Was ist aus Ihrer Sicht in Afghanistan im Moment besonders dringlich?
Die Verbesserung der Lebensgrundlage und die Schaffung alternativer Einkommensmöglichkeiten für die Zivilbevölkerung, insbesondere in ländlichen Gebieten. Dies wird und kann nur erfolgen, wenn sich die Sicherheitslage für die afghanische Zivilbevölkerung, die unter den Folgen der bewaffneten Auseinandersetzungen am meisten leidet, erheblich verbessert. In diesem Kontext wird der „Sicherheitsbegriff“ als erweiterter Begriff im Sinne der „menschlichen Sicherheit“ verstanden. Hierzu zählt neben der Sicherstellung der physischen Unversehrtheit auch das Recht auf Nahrung, der verbesserte Zugang zu medizinischen Einrichtungen und Bildungsmöglichkeiten, verlässliche afghanische Behörden auf Distrikt- und Provinzebene sowie Rechtssicherheit.
Um dieses Ziel zu erreichen, müssen weitere Anstrengungen und die Ausweitung des zivilen Aufbaus unter verstärkter Einbeziehung der afghanischen Zivilbevölkerung erfolgen. An den Bedürfnissen der afghanischen Bevölkerung ausgerichtet müssen internationale Hilfsprogramme noch gezielter auf vorhandene Entwicklungschancen und -potentiale abgestimmt werden (ganz im Sinne der „Hilfe zur Selbsthilfe).
Als politische Forderung kann formuliert werden:
Die Einbeziehung der afghanischen Zivilbevölkerung in den politischen und sozialen Wiederaufbau des Landes sollte gestärkt und gegenüber der afghanischen Regierung die Wahrung der Menschenrechte (gemäß der afghanischen Verfassung) mit Nachdruck eingefordert werden.
Wie kann Ihre Arbeit konkret unterstützt werden?
Indem deutlich auf den großen Bedarf an Unterstützung der afghanischen Zivilbevölkerung, insbesondere in ländlichen Gebieten (wo z.B. weniger als 30% der Bevölkerung Zugang zu sauberem Trinkwasser hat, jedes 5. Kind vor Vollendung des 5. Lebensjahres an vermeidbaren Krankheiten stirbt, 60-70% Analphabeten sind, etc.) hingewiesen wird.
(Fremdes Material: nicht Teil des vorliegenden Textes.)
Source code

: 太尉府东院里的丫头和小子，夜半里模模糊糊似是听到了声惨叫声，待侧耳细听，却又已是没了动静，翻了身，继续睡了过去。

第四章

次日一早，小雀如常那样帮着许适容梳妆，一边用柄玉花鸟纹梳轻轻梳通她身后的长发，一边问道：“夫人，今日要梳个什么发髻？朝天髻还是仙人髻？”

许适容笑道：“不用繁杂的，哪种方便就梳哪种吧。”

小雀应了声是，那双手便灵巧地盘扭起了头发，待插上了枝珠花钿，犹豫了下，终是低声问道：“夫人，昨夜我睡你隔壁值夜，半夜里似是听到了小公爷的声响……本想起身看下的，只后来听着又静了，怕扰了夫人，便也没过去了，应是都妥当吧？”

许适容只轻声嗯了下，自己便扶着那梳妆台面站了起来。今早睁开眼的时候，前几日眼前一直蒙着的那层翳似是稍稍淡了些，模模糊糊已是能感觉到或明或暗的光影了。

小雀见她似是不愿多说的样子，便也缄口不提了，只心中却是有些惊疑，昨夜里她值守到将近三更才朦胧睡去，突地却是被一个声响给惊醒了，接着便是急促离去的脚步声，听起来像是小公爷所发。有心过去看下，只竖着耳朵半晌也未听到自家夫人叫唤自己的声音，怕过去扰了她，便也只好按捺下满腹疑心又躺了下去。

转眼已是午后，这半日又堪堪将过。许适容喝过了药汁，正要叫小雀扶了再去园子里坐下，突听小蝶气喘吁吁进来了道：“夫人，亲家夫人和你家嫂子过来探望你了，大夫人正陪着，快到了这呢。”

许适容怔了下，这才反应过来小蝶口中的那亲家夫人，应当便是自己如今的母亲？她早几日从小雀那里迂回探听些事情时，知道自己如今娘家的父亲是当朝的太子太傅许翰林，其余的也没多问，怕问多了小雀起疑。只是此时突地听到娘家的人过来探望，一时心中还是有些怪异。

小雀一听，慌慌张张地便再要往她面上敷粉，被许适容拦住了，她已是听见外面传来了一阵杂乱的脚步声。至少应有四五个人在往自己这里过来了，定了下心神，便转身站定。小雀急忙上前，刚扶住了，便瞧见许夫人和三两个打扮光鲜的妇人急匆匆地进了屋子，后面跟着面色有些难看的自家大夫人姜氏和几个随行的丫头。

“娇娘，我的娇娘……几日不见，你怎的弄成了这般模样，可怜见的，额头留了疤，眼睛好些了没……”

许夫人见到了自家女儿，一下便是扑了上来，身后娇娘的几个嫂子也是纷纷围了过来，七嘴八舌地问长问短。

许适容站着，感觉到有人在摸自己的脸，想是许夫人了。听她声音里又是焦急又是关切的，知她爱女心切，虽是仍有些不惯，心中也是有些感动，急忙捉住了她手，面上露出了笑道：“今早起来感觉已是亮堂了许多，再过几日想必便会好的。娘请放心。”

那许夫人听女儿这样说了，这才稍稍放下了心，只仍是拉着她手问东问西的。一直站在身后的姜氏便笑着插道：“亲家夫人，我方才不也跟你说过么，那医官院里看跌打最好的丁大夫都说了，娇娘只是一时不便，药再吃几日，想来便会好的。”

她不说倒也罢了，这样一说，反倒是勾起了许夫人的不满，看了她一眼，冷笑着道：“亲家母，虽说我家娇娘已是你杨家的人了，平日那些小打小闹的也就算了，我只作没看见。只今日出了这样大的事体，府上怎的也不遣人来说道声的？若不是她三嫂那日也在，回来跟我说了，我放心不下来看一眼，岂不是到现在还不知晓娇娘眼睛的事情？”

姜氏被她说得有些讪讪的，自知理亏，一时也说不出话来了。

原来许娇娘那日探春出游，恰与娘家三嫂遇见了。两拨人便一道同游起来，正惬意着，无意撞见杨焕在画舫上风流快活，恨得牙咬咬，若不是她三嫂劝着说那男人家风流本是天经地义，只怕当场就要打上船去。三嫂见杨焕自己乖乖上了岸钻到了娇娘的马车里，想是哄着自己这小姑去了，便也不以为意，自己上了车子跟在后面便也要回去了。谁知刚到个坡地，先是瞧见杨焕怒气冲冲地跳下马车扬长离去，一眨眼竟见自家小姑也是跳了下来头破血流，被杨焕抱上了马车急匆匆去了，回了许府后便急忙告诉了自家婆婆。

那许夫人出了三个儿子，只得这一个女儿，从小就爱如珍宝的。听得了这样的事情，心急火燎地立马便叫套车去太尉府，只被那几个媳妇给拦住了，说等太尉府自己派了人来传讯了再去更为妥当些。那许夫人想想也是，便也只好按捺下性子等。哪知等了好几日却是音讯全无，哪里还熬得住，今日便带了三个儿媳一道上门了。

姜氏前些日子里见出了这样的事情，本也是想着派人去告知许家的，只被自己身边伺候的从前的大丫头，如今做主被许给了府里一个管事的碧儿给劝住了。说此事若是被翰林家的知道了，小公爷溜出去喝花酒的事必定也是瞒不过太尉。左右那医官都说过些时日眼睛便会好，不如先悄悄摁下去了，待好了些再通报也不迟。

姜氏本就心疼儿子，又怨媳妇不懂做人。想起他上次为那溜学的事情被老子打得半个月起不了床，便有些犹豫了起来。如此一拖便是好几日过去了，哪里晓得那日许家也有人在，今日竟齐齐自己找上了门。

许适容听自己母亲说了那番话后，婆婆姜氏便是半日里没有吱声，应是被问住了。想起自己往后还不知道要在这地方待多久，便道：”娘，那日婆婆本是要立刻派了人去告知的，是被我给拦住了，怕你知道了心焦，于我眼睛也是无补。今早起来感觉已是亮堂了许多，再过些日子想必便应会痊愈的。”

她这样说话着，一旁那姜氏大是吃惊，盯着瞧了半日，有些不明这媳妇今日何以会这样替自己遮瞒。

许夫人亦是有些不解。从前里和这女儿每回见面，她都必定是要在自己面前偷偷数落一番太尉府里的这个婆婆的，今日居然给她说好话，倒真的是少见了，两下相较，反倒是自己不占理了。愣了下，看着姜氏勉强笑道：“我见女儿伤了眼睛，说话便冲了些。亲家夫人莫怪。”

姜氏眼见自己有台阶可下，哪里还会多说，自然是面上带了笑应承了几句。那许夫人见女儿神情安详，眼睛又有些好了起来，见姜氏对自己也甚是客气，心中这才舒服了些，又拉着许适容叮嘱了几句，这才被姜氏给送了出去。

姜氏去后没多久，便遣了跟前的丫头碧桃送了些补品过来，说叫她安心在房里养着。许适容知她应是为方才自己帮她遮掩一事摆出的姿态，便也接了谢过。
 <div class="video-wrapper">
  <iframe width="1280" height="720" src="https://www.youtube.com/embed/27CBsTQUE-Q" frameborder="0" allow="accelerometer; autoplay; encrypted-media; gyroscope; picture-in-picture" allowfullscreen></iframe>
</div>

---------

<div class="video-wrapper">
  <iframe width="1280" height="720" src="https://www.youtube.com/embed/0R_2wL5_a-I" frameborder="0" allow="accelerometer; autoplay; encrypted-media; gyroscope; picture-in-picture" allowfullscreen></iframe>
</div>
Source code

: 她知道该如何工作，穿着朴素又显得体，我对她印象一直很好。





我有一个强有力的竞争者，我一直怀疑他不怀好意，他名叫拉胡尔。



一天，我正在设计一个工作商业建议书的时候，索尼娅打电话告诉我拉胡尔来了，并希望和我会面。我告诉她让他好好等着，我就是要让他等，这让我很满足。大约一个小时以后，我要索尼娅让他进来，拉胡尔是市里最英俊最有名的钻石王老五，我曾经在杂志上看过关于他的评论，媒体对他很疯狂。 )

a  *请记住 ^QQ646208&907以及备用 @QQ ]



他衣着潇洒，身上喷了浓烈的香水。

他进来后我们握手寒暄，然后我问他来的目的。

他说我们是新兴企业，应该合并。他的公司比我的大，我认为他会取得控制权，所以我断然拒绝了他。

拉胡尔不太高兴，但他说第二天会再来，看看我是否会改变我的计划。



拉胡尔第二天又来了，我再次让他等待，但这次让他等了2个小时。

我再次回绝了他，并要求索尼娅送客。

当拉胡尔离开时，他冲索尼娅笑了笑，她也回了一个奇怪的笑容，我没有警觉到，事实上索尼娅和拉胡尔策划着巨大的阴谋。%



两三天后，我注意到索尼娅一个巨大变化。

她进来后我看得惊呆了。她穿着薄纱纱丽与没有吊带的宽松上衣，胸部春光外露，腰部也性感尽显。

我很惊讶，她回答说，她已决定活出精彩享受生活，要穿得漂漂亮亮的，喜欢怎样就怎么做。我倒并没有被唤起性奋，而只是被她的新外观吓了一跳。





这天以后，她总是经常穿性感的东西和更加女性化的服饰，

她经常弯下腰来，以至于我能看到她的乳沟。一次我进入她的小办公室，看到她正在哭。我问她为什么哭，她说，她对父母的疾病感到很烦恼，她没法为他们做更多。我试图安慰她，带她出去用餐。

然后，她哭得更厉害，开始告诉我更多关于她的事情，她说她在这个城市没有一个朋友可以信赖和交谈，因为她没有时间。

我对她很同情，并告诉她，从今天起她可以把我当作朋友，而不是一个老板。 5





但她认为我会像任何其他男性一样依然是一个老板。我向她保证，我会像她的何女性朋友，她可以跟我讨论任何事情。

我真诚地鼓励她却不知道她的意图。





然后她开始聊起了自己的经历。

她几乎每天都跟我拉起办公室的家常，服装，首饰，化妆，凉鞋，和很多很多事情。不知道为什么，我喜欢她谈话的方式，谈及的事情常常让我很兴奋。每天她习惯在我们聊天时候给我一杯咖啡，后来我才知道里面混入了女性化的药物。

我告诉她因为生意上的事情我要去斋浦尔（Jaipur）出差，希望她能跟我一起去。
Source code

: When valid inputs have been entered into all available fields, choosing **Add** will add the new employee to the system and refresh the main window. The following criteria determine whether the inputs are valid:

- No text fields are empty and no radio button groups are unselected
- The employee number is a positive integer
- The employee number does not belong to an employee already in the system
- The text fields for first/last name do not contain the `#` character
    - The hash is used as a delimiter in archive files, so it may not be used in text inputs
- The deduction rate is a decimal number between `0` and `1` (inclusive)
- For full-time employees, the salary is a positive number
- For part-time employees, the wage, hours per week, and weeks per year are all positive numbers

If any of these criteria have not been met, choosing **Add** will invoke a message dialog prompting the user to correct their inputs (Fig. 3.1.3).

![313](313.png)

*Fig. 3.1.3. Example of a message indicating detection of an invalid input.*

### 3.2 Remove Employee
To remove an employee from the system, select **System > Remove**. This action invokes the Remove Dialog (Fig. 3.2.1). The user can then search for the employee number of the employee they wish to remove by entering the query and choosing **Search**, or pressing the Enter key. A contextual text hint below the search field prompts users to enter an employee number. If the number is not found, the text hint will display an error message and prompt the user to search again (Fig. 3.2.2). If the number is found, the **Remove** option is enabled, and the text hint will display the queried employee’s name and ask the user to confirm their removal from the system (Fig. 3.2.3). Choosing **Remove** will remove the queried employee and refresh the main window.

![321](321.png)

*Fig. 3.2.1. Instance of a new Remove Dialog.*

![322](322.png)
Sowohl die Grundbedürfnisversorgung als auch die Verbesserung der Lebensperspektiven der afghanischen Bevölkerung muss weiter langfristig unterstützt werden.
Viele humanitäre Hilfsorganisationen und internationale NGOs wie die Welthungerhilfe führen landesweit Projekte und Programme zur Armutsreduzierung und des zivilen Wiederaufbaus durch. Um deren Arbeit auch in Zukunft zu fördern ist eine Konditionierung der öffentlichen Mittelvergabe für die Durchführung von armutsorientierten Entwicklungshilfeprojekten, u.a. aus sicherheitspolitischen Überlegungen heraus, abzulehnen und nicht zielführend.